MATERIAL PROVIDED

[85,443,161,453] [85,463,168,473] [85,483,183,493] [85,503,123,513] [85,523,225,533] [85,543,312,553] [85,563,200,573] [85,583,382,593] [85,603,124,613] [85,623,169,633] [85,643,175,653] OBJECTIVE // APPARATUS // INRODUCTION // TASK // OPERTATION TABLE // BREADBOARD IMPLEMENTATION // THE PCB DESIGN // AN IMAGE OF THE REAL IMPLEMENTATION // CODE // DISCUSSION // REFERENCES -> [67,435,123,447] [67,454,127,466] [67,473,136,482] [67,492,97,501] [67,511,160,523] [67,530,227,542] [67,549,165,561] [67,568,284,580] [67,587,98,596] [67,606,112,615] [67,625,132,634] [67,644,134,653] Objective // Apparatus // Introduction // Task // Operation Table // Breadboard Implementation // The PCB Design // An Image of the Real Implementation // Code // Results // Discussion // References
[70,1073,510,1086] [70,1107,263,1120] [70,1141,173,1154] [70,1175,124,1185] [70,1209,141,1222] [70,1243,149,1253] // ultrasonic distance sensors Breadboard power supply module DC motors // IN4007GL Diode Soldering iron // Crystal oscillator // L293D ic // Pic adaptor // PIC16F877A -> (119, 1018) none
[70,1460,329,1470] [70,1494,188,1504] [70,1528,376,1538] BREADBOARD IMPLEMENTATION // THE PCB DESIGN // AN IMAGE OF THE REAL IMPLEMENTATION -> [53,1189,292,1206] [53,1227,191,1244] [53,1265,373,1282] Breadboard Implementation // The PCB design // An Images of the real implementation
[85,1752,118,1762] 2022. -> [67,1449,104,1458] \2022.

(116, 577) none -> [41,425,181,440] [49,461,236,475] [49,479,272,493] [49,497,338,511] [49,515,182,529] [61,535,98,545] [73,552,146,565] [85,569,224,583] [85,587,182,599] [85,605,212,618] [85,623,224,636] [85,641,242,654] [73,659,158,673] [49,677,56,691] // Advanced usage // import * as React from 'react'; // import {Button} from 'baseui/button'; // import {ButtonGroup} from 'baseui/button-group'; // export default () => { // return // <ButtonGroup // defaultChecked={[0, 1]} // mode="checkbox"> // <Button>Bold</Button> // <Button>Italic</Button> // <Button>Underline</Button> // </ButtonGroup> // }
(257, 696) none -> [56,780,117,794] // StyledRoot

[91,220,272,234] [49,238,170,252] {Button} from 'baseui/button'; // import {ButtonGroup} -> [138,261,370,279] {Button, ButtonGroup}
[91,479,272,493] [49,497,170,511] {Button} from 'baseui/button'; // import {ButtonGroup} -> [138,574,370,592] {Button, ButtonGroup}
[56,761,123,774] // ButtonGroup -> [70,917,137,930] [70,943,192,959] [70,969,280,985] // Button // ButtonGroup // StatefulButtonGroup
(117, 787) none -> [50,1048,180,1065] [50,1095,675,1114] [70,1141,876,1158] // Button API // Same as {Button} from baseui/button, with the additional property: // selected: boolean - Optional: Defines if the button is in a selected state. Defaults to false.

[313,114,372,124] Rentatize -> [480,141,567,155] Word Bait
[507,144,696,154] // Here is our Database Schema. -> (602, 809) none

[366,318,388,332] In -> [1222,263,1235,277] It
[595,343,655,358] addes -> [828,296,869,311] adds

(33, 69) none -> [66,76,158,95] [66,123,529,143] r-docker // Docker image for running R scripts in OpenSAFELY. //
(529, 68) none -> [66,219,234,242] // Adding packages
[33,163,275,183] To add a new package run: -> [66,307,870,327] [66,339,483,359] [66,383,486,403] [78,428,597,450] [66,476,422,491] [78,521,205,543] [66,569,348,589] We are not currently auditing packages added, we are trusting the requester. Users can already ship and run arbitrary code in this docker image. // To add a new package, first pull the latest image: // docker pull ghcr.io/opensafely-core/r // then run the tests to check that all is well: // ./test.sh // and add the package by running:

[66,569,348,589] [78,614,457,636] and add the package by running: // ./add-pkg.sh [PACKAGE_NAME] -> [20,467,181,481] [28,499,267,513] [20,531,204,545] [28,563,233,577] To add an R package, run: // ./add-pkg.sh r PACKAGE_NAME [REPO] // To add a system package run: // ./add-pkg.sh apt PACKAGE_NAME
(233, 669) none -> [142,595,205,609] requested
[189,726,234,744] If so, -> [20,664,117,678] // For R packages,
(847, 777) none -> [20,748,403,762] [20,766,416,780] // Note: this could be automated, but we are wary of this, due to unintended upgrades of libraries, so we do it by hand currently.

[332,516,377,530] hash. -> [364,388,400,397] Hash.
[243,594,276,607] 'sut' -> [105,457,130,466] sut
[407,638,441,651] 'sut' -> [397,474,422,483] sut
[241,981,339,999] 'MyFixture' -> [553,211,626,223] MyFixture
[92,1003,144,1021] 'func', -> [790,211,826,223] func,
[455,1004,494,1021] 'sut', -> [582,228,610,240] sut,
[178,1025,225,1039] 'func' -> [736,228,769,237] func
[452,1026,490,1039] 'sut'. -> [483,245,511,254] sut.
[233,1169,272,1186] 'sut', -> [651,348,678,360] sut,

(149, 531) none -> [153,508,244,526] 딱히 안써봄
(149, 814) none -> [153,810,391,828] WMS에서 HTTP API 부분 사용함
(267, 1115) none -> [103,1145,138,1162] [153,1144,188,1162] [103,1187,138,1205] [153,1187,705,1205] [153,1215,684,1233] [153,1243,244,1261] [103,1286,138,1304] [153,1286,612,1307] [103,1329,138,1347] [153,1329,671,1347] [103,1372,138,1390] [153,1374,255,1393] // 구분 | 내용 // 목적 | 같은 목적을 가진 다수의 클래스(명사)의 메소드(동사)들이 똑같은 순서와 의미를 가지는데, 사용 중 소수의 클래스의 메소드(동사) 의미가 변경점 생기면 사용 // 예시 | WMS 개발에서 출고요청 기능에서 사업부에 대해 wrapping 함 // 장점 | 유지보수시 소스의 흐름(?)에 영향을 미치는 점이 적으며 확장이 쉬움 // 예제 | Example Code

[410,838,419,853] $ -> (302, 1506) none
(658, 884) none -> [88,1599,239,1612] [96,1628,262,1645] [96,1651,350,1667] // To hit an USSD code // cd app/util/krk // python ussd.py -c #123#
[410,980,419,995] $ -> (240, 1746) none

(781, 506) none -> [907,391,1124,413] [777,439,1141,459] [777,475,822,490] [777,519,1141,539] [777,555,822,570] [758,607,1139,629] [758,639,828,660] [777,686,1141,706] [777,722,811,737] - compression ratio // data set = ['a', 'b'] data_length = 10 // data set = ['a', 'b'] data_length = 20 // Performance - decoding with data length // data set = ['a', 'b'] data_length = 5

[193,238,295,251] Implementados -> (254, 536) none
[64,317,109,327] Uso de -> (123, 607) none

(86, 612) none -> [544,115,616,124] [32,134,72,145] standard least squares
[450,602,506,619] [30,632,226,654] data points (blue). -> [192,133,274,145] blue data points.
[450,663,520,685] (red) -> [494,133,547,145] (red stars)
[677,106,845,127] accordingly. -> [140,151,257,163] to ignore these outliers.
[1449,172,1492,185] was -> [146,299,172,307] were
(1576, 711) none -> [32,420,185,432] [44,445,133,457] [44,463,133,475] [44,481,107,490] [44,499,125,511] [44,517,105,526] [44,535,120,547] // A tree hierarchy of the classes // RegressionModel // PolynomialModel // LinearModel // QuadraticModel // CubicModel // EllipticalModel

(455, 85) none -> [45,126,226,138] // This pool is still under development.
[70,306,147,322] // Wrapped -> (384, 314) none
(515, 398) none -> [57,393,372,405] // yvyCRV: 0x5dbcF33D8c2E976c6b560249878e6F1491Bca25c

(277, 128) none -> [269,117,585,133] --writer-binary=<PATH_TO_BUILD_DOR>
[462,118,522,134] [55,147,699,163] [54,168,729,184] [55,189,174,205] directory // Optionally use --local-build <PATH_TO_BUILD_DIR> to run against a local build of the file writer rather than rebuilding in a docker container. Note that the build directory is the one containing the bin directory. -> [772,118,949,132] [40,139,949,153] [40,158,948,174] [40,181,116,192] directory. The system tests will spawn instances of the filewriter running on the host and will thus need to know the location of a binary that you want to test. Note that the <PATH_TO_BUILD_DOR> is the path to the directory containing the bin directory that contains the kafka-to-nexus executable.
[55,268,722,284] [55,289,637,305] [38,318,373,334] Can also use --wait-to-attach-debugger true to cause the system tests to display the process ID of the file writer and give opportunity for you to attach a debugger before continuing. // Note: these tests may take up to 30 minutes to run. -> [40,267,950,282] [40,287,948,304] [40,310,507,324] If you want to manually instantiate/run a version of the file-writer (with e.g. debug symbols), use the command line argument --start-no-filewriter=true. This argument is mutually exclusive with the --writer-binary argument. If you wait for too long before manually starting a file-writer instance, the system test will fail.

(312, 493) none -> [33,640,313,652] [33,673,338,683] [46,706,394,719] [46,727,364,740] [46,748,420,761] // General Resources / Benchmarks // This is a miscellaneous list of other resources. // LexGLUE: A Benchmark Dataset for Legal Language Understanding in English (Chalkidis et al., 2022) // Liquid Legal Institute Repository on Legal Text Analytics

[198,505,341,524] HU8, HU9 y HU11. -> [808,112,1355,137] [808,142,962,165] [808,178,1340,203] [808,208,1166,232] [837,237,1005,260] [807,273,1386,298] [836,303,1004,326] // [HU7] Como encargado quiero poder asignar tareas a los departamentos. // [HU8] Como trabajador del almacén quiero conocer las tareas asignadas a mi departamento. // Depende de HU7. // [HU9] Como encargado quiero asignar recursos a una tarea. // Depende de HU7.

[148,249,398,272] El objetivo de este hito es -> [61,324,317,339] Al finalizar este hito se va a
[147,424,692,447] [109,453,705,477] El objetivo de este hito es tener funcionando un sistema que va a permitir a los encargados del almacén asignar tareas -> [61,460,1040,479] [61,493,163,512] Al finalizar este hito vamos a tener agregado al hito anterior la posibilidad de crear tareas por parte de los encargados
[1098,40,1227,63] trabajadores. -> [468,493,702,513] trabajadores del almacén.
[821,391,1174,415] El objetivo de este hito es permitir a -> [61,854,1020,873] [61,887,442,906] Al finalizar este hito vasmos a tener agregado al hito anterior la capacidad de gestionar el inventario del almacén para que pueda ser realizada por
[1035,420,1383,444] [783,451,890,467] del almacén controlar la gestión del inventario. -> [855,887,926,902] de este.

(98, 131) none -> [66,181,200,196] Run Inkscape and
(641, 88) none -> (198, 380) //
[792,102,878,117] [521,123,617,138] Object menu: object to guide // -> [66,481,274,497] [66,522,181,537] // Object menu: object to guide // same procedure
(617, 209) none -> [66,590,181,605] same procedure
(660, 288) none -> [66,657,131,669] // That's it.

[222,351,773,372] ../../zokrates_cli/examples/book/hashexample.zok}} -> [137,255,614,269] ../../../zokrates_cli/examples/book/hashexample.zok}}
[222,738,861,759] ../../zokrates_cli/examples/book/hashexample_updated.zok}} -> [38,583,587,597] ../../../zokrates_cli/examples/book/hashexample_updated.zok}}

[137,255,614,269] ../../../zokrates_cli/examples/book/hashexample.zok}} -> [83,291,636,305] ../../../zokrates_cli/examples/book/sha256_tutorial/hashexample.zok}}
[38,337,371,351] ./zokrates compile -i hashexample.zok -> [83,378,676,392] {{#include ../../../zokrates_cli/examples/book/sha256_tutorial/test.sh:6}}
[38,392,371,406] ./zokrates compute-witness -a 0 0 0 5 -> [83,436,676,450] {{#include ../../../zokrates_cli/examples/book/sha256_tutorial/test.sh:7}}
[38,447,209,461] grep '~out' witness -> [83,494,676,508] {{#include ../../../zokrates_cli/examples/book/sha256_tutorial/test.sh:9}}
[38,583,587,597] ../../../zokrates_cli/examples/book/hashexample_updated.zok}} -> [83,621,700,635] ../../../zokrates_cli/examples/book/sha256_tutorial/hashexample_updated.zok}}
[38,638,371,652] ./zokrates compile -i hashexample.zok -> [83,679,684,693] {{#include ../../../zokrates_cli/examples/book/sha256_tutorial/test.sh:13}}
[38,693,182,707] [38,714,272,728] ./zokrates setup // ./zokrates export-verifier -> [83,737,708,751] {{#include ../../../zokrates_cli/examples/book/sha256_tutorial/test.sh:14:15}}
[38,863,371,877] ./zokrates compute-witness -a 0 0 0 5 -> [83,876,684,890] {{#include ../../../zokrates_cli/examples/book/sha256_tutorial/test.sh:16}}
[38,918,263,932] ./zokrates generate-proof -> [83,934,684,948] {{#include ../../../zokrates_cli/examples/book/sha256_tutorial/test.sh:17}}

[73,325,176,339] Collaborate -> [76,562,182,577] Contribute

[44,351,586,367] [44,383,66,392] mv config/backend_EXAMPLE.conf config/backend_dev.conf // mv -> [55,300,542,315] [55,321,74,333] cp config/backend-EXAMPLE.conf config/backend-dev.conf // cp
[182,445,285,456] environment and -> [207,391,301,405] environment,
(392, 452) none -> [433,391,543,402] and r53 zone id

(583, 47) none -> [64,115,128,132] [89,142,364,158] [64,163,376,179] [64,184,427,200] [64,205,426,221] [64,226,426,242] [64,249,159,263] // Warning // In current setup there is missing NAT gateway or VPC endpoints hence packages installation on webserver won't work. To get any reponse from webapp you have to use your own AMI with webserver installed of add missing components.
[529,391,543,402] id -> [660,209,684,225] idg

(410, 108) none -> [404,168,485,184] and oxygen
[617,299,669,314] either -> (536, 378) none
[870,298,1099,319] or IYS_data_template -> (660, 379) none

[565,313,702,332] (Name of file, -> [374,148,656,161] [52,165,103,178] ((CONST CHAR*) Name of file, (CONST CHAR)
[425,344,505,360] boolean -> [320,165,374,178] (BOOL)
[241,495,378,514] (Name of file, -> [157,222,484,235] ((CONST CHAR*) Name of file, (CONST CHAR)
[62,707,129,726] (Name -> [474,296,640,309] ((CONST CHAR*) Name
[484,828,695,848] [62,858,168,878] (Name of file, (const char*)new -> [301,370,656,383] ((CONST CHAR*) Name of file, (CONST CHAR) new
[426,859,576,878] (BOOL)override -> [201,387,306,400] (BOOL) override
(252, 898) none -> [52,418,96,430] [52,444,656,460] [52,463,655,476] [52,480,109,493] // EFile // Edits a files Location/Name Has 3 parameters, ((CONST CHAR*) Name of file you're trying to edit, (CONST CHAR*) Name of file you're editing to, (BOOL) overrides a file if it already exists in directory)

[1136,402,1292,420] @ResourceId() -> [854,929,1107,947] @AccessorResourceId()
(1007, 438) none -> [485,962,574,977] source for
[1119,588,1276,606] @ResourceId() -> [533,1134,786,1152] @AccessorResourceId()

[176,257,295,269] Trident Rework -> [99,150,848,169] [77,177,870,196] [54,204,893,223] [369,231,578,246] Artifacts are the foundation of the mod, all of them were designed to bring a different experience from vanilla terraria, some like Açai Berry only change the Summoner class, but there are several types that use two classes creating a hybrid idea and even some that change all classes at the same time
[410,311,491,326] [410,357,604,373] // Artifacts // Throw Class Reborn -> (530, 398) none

BRIEF
The word to find is "compile". Copy every line of the records that holds it.

EXERCISE RESPONSE
[38,337,371,351] ./zokrates compile -i hashexample.zok -> [83,378,676,392] {{#include ../../../zokrates_cli/examples/book/sha256_tutorial/test.sh:6}}
[38,638,371,652] ./zokrates compile -i hashexample.zok -> [83,679,684,693] {{#include ../../../zokrates_cli/examples/book/sha256_tutorial/test.sh:13}}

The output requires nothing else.